As we enter Advent

27 Nov 2022 by Rev Dr John Squires in: Letters, Thoughts, News

As we enter Advent

From Rev Dr John Squires
Presbytery Minister - Wellbeing


This Sunday, we start a new church year. Each year begings with Advent, a season of four weeks of preparing for the joyous celebrations of Christmas. The Gospel reading offered by the lectionary for the first Sunday in Advent (24:36–44) seems a strange place to start a year of Matthean stories about Jesus. Why begin Advent with an apocalyptic passage? And yet, the injunctions of this passage seem to sit neatly with the opening words of Jesus in this Gospel: “repent, for the kingdom of heaven has come near” (4:17).

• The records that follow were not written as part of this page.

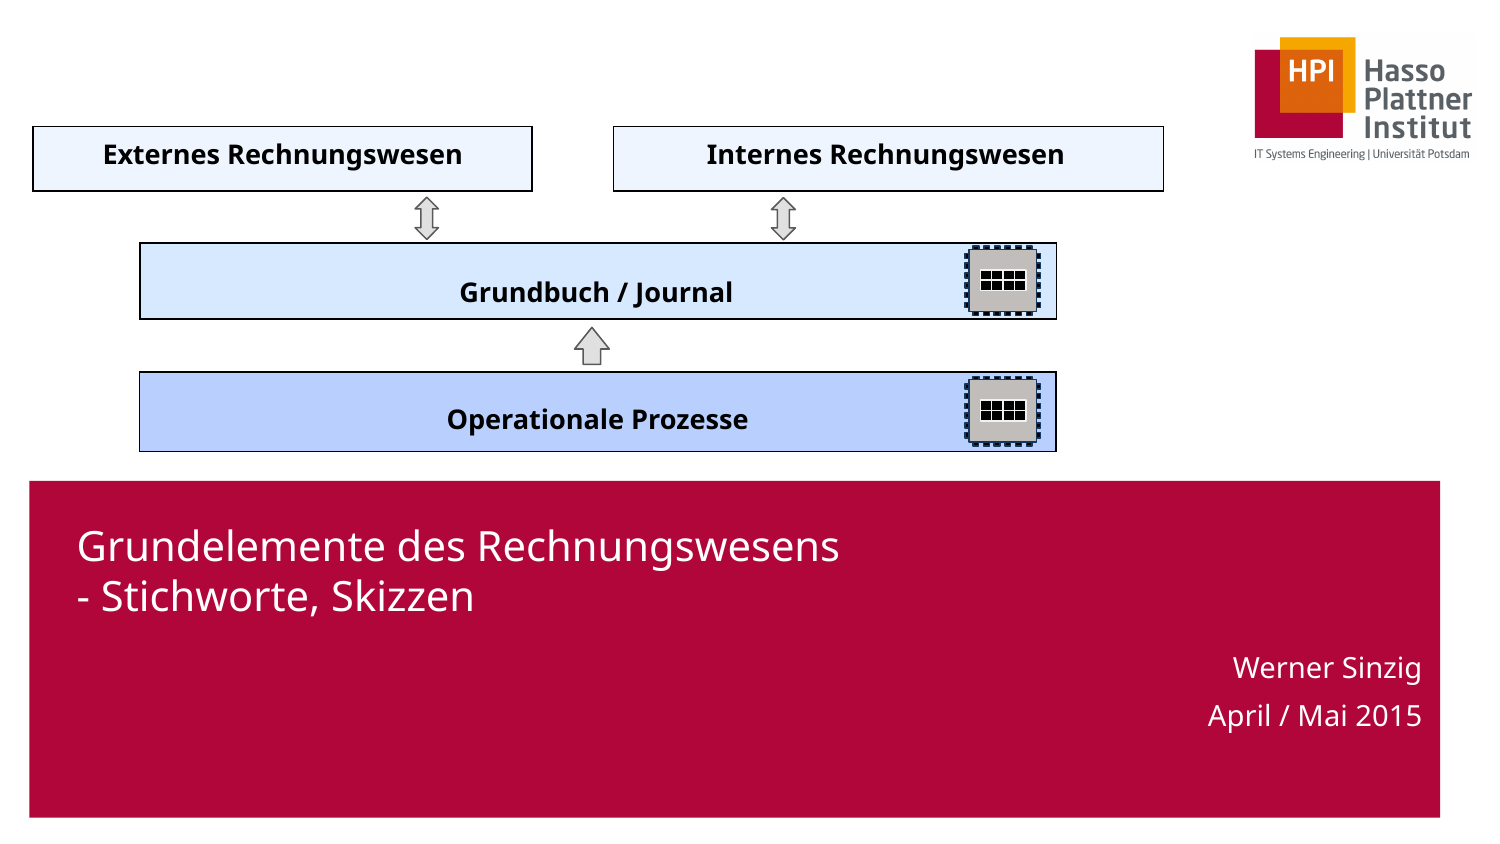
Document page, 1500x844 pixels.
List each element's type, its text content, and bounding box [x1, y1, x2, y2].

subtitle Werner Sinzig April / Mai 2015 [58, 649, 1441, 788]
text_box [33, 96, 1164, 452]
picture [1252, 33, 1477, 162]
title Grundelemente des Rechnungswesens - Stichworte, Skizzen [58, 480, 1441, 649]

These words echo exactly the message of John the baptiser (3:2) and point forward also to the demands that Jesus makes throughout his public ministry, culminating in the calls to “keep awake” and “be ready”, because “you do not know on what day your Lord is coming”. The opening message of Jesus is clearly echoed in this later apocalyptic speech.

David Cassian Cole is the founder and executive director of Waymark Ministries CIC. He is known as Brother Cassian. He writes about a custom in the early centuries of the Celtic church, for Advent to stretch for 40 days (mirroring Lent, the 40 days of preparation prior to Easter).

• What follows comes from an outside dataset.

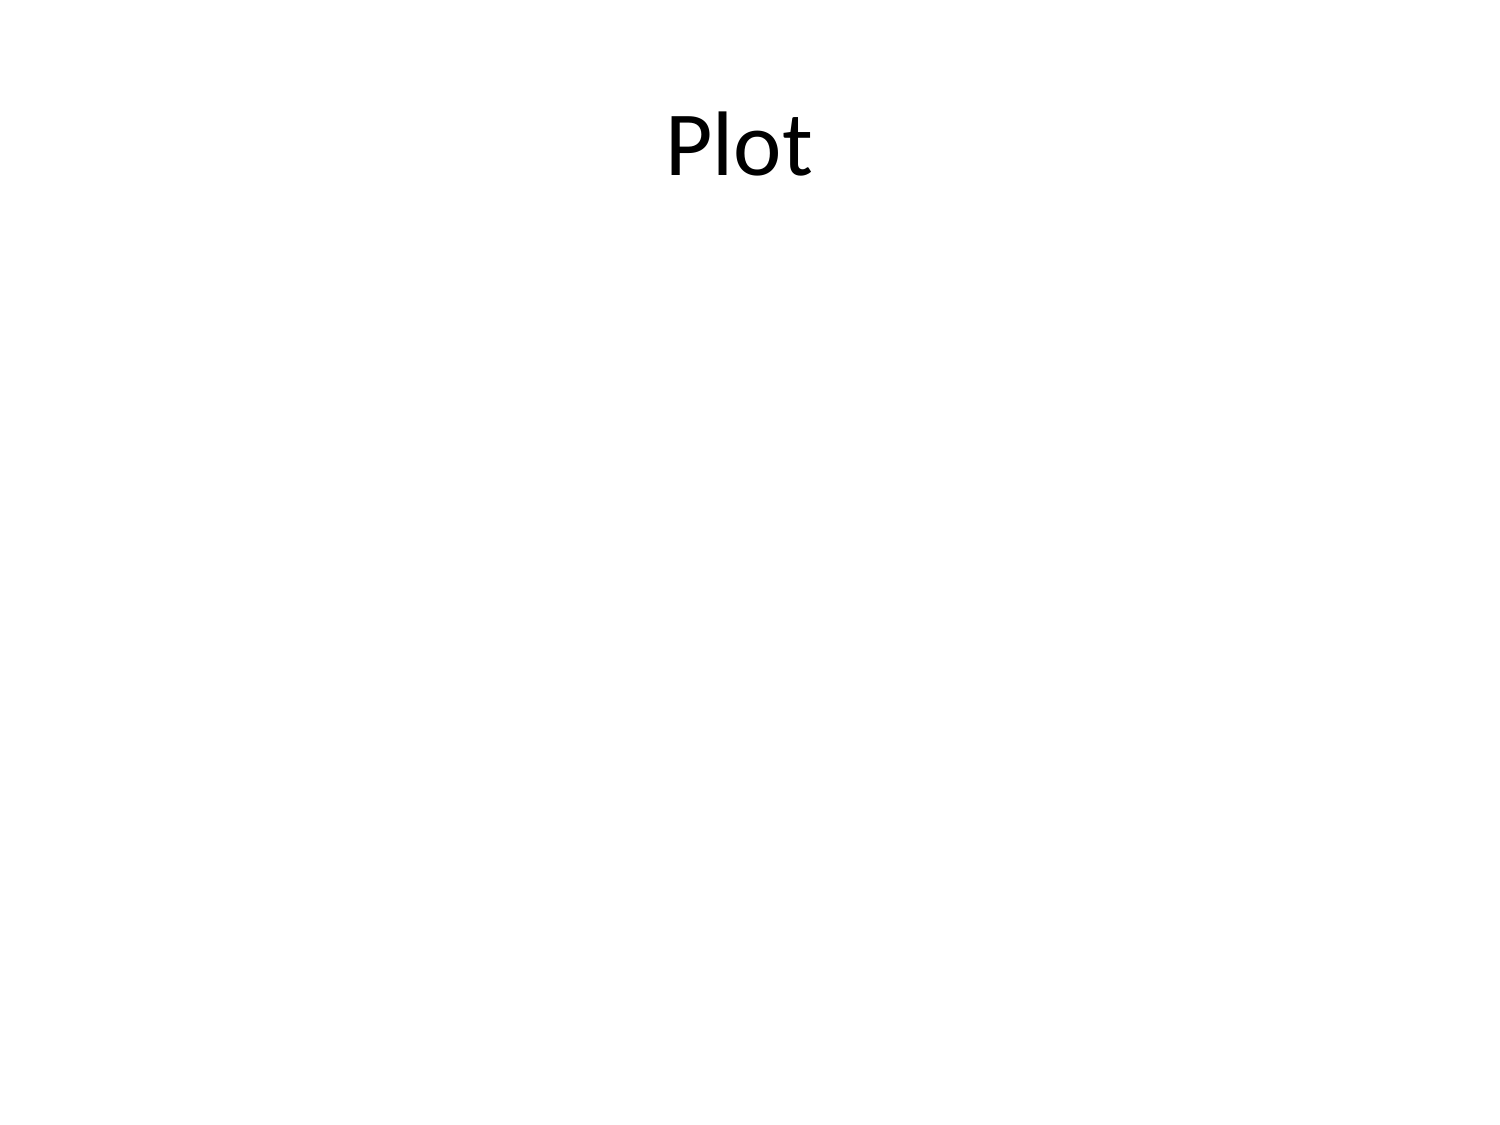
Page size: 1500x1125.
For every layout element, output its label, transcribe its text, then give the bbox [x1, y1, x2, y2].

title Plot [75, 45, 1425, 233]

Cole writes, “It is believed that the 40 days of Advent were split into three sections, colloquially termed the three comings of Christ. The first is the incarnation, what we all focus upon at this time of year; the second is Christ coming into our lives; the third is the coming of Christ at the end of all things, as depicted in the book of Revelation. The third coming of Christ is that which comes at the end of all things, and through this period the Celtic Christians examine their own lives, not in a self-judgmental way, but in a positive self-reflection to see whether they are ready and prepared, in the way they are living, for Christ to return at any moment.”

https://www.brf.org.uk/celtic-advent/


So we are offered these words from the final long sermon of Jesus as the introduction to the year of Matthew: a reminder of the claim that God holds authority of the creation as the one who will determine “the time”, and that “about that day and hour no one knows, neither the angels of heaven, nor the Son, but only the Father” (24:36), a call to “keep awake, for you do not know on what day your Lord is coming” (24:42), an exhortation to “be ready, for the Son of Man is coming at an unexpected hour” (24:44).

Those phrases set forth the attitude that is required, in being open to the coming of Jesus—an attitude that is quite appropriate for Advent, that is essential for personal faith in Jesus, and that is fitting for the whole year of reading and pondering stories about Jesus, in this “book of origins”.